War Stories

Mind Games

Are those Pentagon leaks the truth or “psy-ops”?

Pentagon officials the past couple of days have been hinting (when speaking on background, they’ve stated directly) that Saddam Hussein may be dead or wounded, that his command-control apparatus is in shambles, and that U.S. officials are engaged in surrender talks with officers of his Special Republican Guard.

The question of the moment: Are these claims part of an elaborate psychological-warfare campaign or are they for real? Nobody on the outside can say with any confidence. Some evidence suggests they are, to some degree, genuine. And to the degree they’re not, any fabrications may soon be self-fulfilled.

We still don’t know the effects of Wednesday night’s cruise-missile attack on a Baghdad compound where Saddam and his two sons were believed to be holed up. The CIA may not fully know the results, either.

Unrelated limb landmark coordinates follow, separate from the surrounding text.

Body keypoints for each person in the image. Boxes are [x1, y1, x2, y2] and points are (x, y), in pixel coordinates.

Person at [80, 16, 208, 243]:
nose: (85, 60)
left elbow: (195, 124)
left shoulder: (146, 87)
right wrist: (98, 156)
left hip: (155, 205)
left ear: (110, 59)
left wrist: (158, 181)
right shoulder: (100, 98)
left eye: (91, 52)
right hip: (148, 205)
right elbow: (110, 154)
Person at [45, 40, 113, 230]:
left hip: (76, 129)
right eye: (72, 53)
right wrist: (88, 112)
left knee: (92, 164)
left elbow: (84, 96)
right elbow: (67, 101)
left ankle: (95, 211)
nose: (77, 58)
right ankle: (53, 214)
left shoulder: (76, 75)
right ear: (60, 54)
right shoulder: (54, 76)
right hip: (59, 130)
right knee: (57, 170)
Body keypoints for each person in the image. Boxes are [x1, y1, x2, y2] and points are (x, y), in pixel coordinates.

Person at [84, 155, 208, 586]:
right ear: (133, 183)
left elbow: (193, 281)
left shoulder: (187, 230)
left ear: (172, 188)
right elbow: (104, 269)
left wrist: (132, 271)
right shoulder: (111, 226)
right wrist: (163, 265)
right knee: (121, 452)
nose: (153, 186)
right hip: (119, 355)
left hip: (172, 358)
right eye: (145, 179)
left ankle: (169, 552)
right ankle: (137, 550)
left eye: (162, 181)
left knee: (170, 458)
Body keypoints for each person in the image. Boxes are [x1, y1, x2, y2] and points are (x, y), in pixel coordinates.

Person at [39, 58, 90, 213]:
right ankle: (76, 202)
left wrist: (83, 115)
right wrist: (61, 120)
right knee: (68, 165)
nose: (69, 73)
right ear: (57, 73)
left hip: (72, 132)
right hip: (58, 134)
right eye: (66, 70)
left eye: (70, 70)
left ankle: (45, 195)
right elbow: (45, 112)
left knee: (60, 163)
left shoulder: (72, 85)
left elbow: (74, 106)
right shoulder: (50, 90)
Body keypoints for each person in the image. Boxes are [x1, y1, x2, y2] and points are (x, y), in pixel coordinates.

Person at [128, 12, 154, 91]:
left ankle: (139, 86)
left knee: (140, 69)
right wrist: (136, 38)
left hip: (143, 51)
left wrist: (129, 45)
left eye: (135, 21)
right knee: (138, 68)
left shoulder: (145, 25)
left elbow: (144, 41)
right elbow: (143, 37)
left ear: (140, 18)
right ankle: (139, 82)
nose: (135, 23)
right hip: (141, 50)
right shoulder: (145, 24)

However, if they did know that Saddam survived the airstrikes, U.S. officials would be smart to pretend that they did not know—and even to encourage active speculation of his demise. Saddam rules by fear. If the Iraqi people—or, more to the point, Iraqi military officers—thought he was dead or merely weak, they might feel emboldened to rebel or sow discord. For that reason, if Saddam were still alive, he might feel compelled to emerge from hiding to prove the fact—at which point, U.S. air forces would try to hit him again. Saddam knows this, too, which means he’s likely to stay hidden—further fueling the belief that he’s dead, thus further weakening his authority.

This dynamic of disinformation may also be spurring claims that we’re in surrender negotiations with officers of Saddam’s ultra-loyal Special Republican Guard. If U.S. officials have managed even to contact some of these officers, that would be enough to throw Saddam into a state of shock. Certainly, he would purge—i.e., murder—a fair number of them, just to discourage future contact with the enemy. (He has routinely killed acolytes suspected of the slightest betrayal.) That could spur the survivors into bumping him off, before he chops their heads off next.

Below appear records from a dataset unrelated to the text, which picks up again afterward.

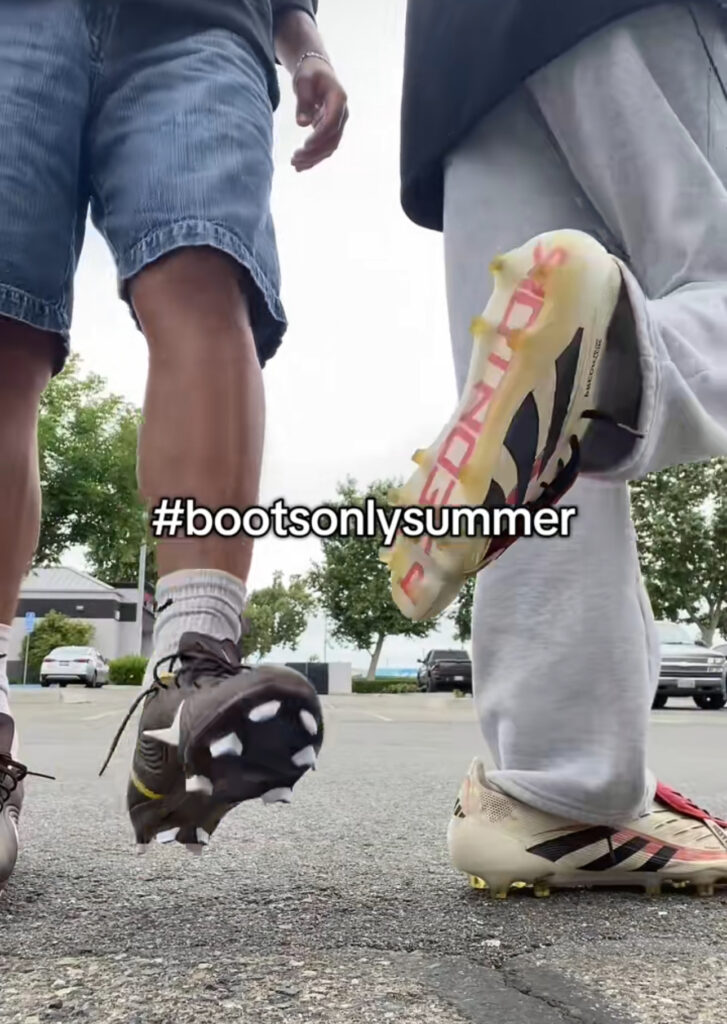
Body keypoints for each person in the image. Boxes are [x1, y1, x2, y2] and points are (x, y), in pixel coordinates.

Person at [0, 0, 348, 888]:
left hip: (205, 15)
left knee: (202, 266)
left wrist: (304, 41)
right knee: (4, 332)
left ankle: (193, 674)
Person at [385, 0, 727, 897]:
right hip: (627, 14)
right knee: (704, 284)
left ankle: (555, 790)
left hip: (460, 52)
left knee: (541, 446)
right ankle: (610, 355)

All this said, there are reasons to suspect that these claims are not pure fabrication. First, there almost certainly was convincing intelligence that Saddam was in the compound that Bush decided to attack on March 19. No U.S. official would have advocated altering the entire war plan just for the sake of a clever disinformation campaign. Today’s Washington Post quotes Sen. Pat Roberts, a member of the Senate Intelligence Committee, as saying this tip came from “what we call human intelligence”—i.e., a spy of some sort, not satellites or electronic intercepts. That indicates we have somebody inside Saddam’s entourage.

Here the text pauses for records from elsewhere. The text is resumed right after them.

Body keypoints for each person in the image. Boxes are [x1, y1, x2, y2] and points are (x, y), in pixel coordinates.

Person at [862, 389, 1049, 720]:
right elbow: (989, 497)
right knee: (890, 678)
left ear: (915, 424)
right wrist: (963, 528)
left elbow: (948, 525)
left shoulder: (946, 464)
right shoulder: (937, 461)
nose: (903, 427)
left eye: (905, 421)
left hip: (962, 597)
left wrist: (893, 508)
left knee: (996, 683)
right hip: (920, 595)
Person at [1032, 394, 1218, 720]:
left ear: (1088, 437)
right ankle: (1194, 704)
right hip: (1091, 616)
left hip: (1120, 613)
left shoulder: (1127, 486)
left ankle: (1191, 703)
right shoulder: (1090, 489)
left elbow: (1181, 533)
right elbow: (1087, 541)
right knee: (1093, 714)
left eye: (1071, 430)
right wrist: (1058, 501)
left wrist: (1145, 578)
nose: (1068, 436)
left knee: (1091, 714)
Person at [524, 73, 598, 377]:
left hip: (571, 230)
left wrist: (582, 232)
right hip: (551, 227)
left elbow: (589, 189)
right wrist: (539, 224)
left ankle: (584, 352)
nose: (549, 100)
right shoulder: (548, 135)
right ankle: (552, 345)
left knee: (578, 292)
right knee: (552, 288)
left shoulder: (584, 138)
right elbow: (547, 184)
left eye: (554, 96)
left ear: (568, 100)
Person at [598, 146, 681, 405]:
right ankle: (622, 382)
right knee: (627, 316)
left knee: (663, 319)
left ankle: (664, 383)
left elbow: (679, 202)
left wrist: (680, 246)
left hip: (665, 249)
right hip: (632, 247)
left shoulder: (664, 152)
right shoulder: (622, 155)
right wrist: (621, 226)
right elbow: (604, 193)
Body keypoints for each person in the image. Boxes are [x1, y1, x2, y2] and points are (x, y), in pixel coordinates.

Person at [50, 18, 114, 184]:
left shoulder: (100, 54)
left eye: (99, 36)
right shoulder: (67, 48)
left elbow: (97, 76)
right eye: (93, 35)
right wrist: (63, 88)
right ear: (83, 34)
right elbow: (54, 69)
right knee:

In this context, it almost doesn’t matter whether the man who appeared on Iraqi TV a couple of hours after Wednesday night’s attack was the real Saddam Hussein or an imposter—or whether the speech was live or taped. He is weakened, if he’s not dead. And as the rumors mount, whether they’re true or false, he will become weaker and weaker until he’s toppled, if not by JDAM bombs or cruise missiles, then by the men around him.

Just now, bombs and cruise missiles are bombarding Baghdad and the outskirts, demolishing Saddam’s presidential palaces—reducing massive complexes of hardened buildings to ash and cinder—and almost certainly massacring the Republican Guards poised to defend the city, breaking the “rings of defense” into useless shards. Whether Saddam was dead or alive on Wednesday night, he won’t be alive much longer.